European equity markets reversed early gains to finish down or flat. Declines of 3.0 percent and 2.9 percent, respectively, for Spain's IBEX .IBEX and Italy's FTSE MIB .FTMIB indexes, pushed regional shares lower.
The euro zone's blue chip Euro STOXX 50 .STOXX50E index ended 1.2 percent lower at 2,155.64 points, while the FTSEurofirst 300 .FTEU3 index of top European shares closed up 0.04 percent at 993.67 points.
Spanish 10-year bond yields were 26 basis points higher at 7.18 percent after hitting 7.30 percent earlier in the session, the highest in the euro zone's history. Yields over 7 percent are considered unsustainable.
"We're back to worries about Spain and a distrust in the euro zone in general. The question on everyone's mind is: 'At which level do Spanish bond yields become unbearable?'" said Frederic Rozier, a fund manager at Meeschaert Wealth Management in Paris.
The price of benchmark U.S. 10-year notes rose 2/32 to yield 1.58 percent, paring earlier gains. The 30-year U.S. Treasury bond rose 18/32 in price to yield 2.67 percent.
German 10-year bonds yielded 1.416 percent, after earlier sliding to a low of 1.384 percent.
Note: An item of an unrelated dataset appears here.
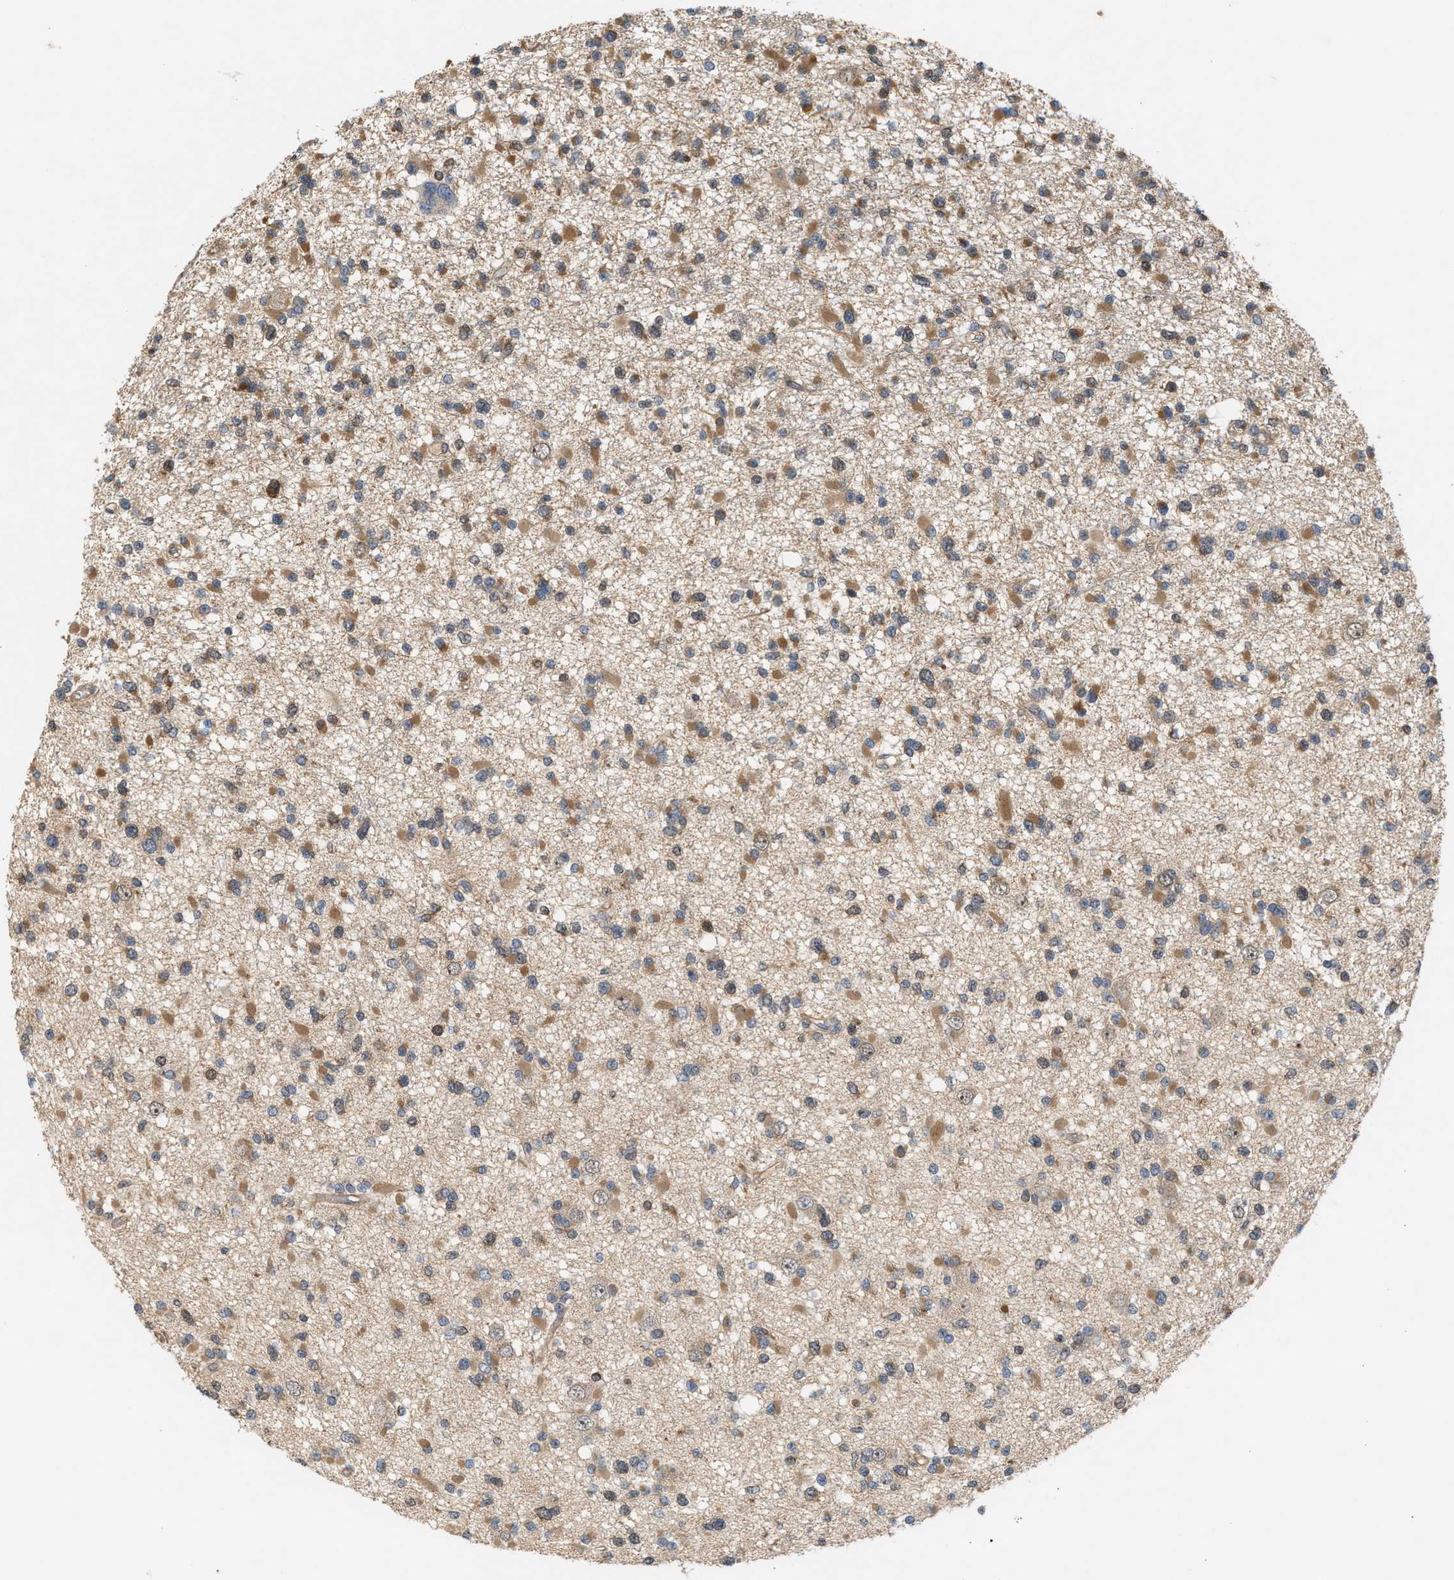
{"staining": {"intensity": "moderate", "quantity": "25%-75%", "location": "cytoplasmic/membranous"}, "tissue": "glioma", "cell_type": "Tumor cells", "image_type": "cancer", "snomed": [{"axis": "morphology", "description": "Glioma, malignant, Low grade"}, {"axis": "topography", "description": "Brain"}], "caption": "Protein expression analysis of human low-grade glioma (malignant) reveals moderate cytoplasmic/membranous expression in approximately 25%-75% of tumor cells. The staining was performed using DAB (3,3'-diaminobenzidine) to visualize the protein expression in brown, while the nuclei were stained in blue with hematoxylin (Magnification: 20x).", "gene": "GLOD4", "patient": {"sex": "female", "age": 22}}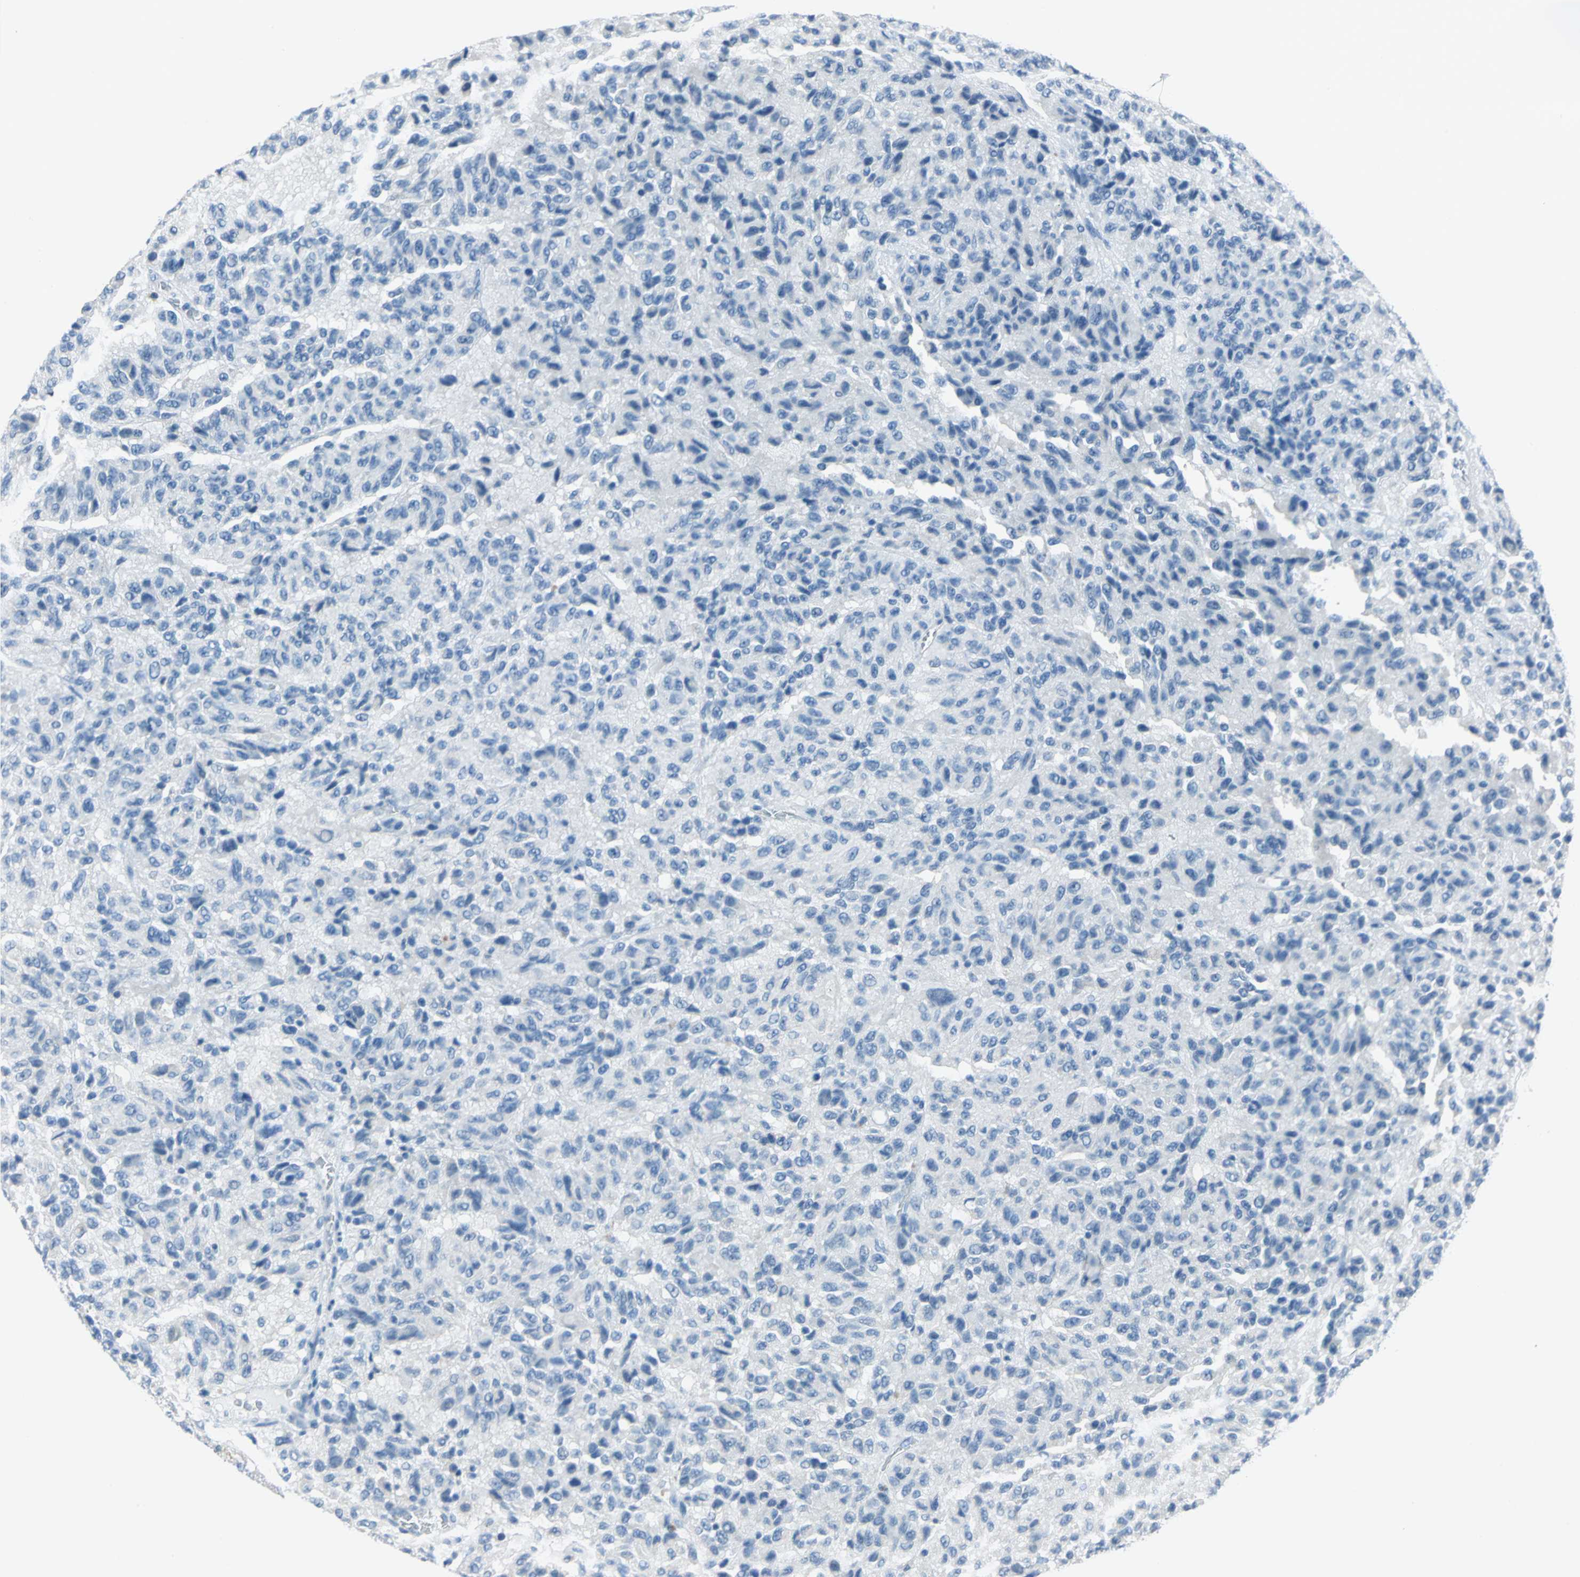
{"staining": {"intensity": "negative", "quantity": "none", "location": "none"}, "tissue": "melanoma", "cell_type": "Tumor cells", "image_type": "cancer", "snomed": [{"axis": "morphology", "description": "Malignant melanoma, Metastatic site"}, {"axis": "topography", "description": "Lung"}], "caption": "A high-resolution photomicrograph shows immunohistochemistry staining of melanoma, which shows no significant expression in tumor cells.", "gene": "PKLR", "patient": {"sex": "male", "age": 64}}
Oil prices fell. Brent August crude fell $1.56 to settle at $96.05 a barrel. Brent's settlement and intraday low were the lowest since January 2011.
U.S. July crude slipped 76 cents to settle at $83.27 a barrel. The U.S. July crude contract expires on Wednesday.
Gold fell for the first session in seven. U.S. gold futures for August delivery settled down $1.10 at $1,627.